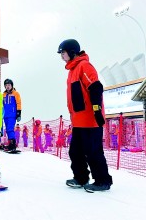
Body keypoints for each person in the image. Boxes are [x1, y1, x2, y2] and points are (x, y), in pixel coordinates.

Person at [57, 39, 113, 192]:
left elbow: (95, 87)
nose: (61, 55)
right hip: (78, 121)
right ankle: (81, 178)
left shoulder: (84, 66)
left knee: (93, 152)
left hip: (90, 120)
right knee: (75, 152)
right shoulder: (72, 71)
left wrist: (96, 110)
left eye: (63, 52)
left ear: (72, 51)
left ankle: (102, 181)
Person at [3, 79, 22, 152]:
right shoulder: (3, 94)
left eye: (9, 85)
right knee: (7, 130)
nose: (7, 87)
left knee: (10, 129)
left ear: (12, 85)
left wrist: (18, 113)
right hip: (5, 115)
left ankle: (13, 145)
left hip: (12, 115)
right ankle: (10, 144)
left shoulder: (15, 93)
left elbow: (19, 103)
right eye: (6, 85)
+++
- **Work order**
Would you please copy the lines above, from the one holding "nose: (7, 87)" through the last, and nothing else?

- **Worked solution**
nose: (7, 87)
left knee: (10, 129)
left ear: (12, 85)
left wrist: (18, 113)
right hip: (5, 115)
left ankle: (13, 145)
left hip: (12, 115)
right ankle: (10, 144)
left shoulder: (15, 93)
left elbow: (19, 103)
right eye: (6, 85)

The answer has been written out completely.